1. Severity of the issue: (select one)
None: I’m just curious or want clarification.
Low: Annoying but doesn’t hinder my work.
Medium: Significantly affects my productivity but can find a workaround.
High: Completely blocks me.

2. Environment:

  • Ray version: 2.47.1
  • Python version: 3.12
  • OS: Unknown
  • Cloud/Infrastructure: EC2
  • Other libs/tools (if relevant):

3. What happened vs. what you expected:

  • Expected: Grafana dashboard to show the GPU usage as in the Ray Dashboard
  • Actual: Ray Dashboard shows GPU usage, Grafana doesn’t

Hello. I’m running a Ray workload with a multi-node setup. The Ray Dashboard shows correctly the GPU usage metrics

But in Grafana, I see no data for the GPU metrics. I can only see CPU statistics.

This is my prometheus.yml file:

# my global config
global:
  scrape_interval: 15s # Set the scrape interval to every 15 seconds. Default is every 1 minute.
  evaluation_interval: 15s # Evaluate rules every 15 seconds. The default is every 1 minute.
  # scrape_timeout is set to the global default (10s).

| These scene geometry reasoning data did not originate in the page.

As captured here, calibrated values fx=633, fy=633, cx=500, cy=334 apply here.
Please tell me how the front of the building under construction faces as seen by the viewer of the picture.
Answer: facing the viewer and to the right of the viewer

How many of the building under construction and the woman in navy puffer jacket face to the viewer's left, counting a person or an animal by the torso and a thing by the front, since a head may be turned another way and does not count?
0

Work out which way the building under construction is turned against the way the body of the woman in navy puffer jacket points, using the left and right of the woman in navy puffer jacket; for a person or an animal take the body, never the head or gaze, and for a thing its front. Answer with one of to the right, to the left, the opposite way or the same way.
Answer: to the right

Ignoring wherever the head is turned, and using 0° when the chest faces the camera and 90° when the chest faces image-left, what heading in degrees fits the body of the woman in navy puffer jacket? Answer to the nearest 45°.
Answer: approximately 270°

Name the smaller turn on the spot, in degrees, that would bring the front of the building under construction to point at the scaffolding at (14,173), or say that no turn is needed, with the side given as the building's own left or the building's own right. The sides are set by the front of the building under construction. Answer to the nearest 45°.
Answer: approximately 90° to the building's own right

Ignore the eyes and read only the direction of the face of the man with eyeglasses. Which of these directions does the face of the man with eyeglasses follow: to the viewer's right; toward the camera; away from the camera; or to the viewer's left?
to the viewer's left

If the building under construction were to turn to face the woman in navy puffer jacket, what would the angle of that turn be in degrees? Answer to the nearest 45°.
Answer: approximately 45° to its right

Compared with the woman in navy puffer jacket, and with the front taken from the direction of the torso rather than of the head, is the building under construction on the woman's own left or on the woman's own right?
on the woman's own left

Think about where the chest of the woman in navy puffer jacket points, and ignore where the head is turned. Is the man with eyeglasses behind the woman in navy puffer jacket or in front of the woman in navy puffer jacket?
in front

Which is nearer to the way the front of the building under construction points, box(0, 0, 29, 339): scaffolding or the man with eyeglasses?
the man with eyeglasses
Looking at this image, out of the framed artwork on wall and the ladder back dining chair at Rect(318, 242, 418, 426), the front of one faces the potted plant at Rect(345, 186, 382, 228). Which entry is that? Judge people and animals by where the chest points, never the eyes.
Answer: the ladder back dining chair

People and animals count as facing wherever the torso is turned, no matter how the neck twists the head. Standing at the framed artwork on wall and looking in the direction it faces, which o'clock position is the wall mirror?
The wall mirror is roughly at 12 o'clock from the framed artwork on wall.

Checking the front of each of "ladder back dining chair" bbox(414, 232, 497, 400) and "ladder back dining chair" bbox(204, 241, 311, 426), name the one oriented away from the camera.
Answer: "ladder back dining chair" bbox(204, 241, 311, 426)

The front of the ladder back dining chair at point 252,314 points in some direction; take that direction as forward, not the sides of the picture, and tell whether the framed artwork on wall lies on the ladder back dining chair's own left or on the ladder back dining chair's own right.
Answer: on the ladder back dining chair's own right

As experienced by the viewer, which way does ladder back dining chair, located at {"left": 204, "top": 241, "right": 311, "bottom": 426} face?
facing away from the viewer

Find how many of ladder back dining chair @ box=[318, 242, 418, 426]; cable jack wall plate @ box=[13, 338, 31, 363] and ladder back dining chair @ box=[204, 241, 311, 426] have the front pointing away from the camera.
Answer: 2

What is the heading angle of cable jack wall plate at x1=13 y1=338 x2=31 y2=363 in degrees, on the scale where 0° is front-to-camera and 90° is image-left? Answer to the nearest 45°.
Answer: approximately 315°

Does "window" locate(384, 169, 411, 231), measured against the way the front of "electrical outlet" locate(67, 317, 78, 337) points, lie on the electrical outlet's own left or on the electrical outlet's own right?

# Alertmanager configuration
alerting:
  alertmanagers:
    - static_configs:
        - targets:
          # - alertmanager:9093

# Load rules once and periodically evaluate them according to the global 'evaluation_interval'.
rule_files:
  # - "first_rules.yml"
  # - "second_rules.yml"

# A scrape configuration containing exactly one endpoint to scrape:
# Here it's Prometheus itself.
scrape_configs:
  - job_name: 'ray'
    static_configs:
      - targets: ['<HEAD_NODE_IP>:8080']
    metrics_path: '/metrics'
  - job_name: "prometheus"
    static_configs:
      - targets: ["localhost:9090"]
        labels:
          app: "prometheus"

Can you please help? Thank you!